Oklo tells us that the fundamental constants have not changed during the last two billion years, about half the age of the Earth and ten per cent of that of the universe. The key to the argument is a particular combination of fundamental constants, known as the 'fine structure constant'. Its value is very close to 1/137 (and a lot of ink was devoted to explanations of that whole number 137, at least until more accurate measurements put its value at 137.036). The advantage of the fine structure constant is that its value does not depend on the chosen units of measurement, unlike say, the speed of light, which gives a different number if you express it in miles per second or kilometres per second. The Russian physicist Alexander Shlyakhter analysed the different chemicals in the Oklo reactor's 'nuclear waste', and worked out what the value of the fine structure constant must have been two billion years ago when the reactor was running. The result was the same as today's value to within a few parts in ten million.

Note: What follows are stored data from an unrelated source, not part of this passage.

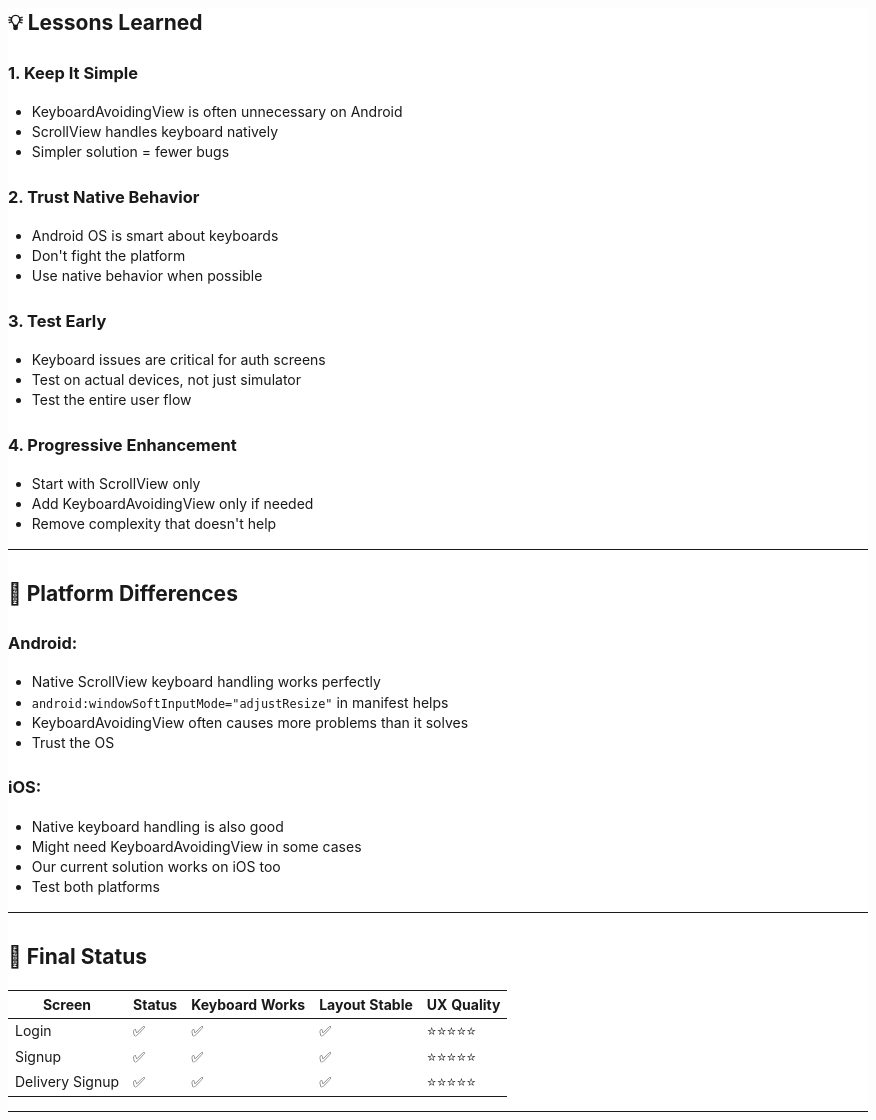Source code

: 
## 💡 Lessons Learned

### **1. Keep It Simple**
- KeyboardAvoidingView is often unnecessary on Android
- ScrollView handles keyboard natively
- Simpler solution = fewer bugs

### **2. Trust Native Behavior**
- Android OS is smart about keyboards
- Don't fight the platform
- Use native behavior when possible

### **3. Test Early**
- Keyboard issues are critical for auth screens
- Test on actual devices, not just simulator
- Test the entire user flow

### **4. Progressive Enhancement**
- Start with ScrollView only
- Add KeyboardAvoidingView only if needed
- Remove complexity that doesn't help

---

## 📱 Platform Differences

### **Android:**
- Native ScrollView keyboard handling works perfectly
- `android:windowSoftInputMode="adjustResize"` in manifest helps
- KeyboardAvoidingView often causes more problems than it solves
- Trust the OS

### **iOS:**
- Native keyboard handling is also good
- Might need KeyboardAvoidingView in some cases
- Our current solution works on iOS too
- Test both platforms

---

## 🎉 Final Status

| Screen | Status | Keyboard Works | Layout Stable | UX Quality |
|--------|--------|----------------|---------------|-----------|
| Login | ✅ | ✅ | ✅ | ⭐⭐⭐⭐⭐ |
| Signup | ✅ | ✅ | ✅ | ⭐⭐⭐⭐⭐ |
| Delivery Signup | ✅ | ✅ | ✅ | ⭐⭐⭐⭐⭐ |

---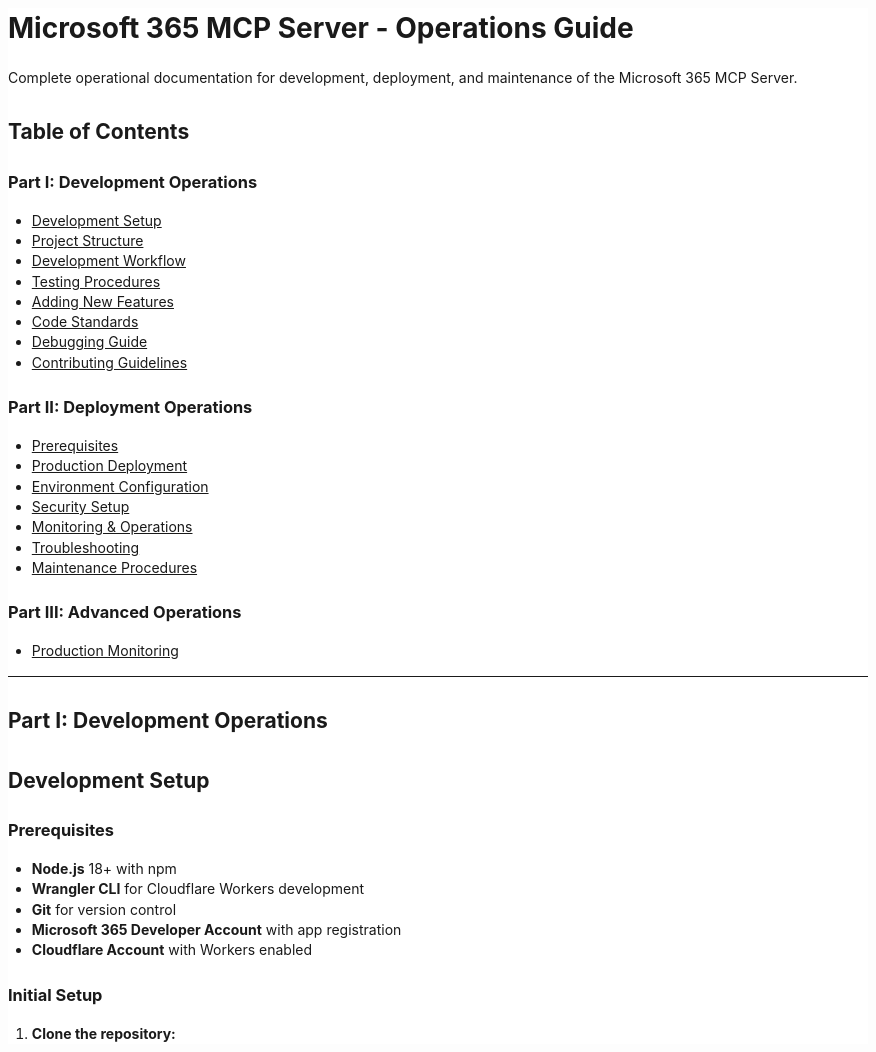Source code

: # Microsoft 365 MCP Server - Operations Guide

Complete operational documentation for development, deployment, and maintenance of the Microsoft 365 MCP Server.

## Table of Contents

### Part I: Development Operations

- [Development Setup](#development-setup)
- [Project Structure](#project-structure)
- [Development Workflow](#development-workflow)
- [Testing Procedures](#testing-procedures)
- [Adding New Features](#adding-new-features)
- [Code Standards](#code-standards)
- [Debugging Guide](#debugging-guide)
- [Contributing Guidelines](#contributing-guidelines)

### Part II: Deployment Operations

- [Prerequisites](#prerequisites)
- [Production Deployment](#production-deployment)
- [Environment Configuration](#environment-configuration)
- [Security Setup](#security-setup)
- [Monitoring & Operations](#monitoring--operations)
- [Troubleshooting](#troubleshooting)
- [Maintenance Procedures](#maintenance-procedures)

### Part III: Advanced Operations

- [Production Monitoring](#production-monitoring)

---

## Part I: Development Operations

## Development Setup

### Prerequisites

- **Node.js** 18+ with npm
- **Wrangler CLI** for Cloudflare Workers development
- **Git** for version control
- **Microsoft 365 Developer Account** with app registration
- **Cloudflare Account** with Workers enabled

### Initial Setup

1. **Clone the repository:**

In late 1998, though, a team of astronomers led by John Webb made a very accurate study of the light emitted by extremely distant, but very bright, bodies called quasars. They found subtle changes in certain features of that light, called spectral lines, which are related to the vibrations of various types of atom. In effect, what they seem to have discovered is that many billion years ago, much further back than the Oklo reactor, atoms didn't vibrate at quite the same rate as they do today. In very old gas clouds from the early universe, the fine structure constant differs from today's value by one part in 50,000. That's a huge amount by the standards of this particular area of physics. As far as anyone can tell, this unexpected result is not due to experimental error. A theory suggested in 1994 by Thibault Damour and Alexander Polyakov does indicate a possible variation in the fine structure constant, but only one-ten thousandth as large as that found by Webb's team. It's all a bit of a puzzle, and most theorists sensibly prefer to hedge their bets and wait for further research. But it could be a straw in the wind: perhaps we will soon have to accept that the laws of physics were subtly different in the distant reaches of time and space. Not turtle-shaped, perhaps, but... different.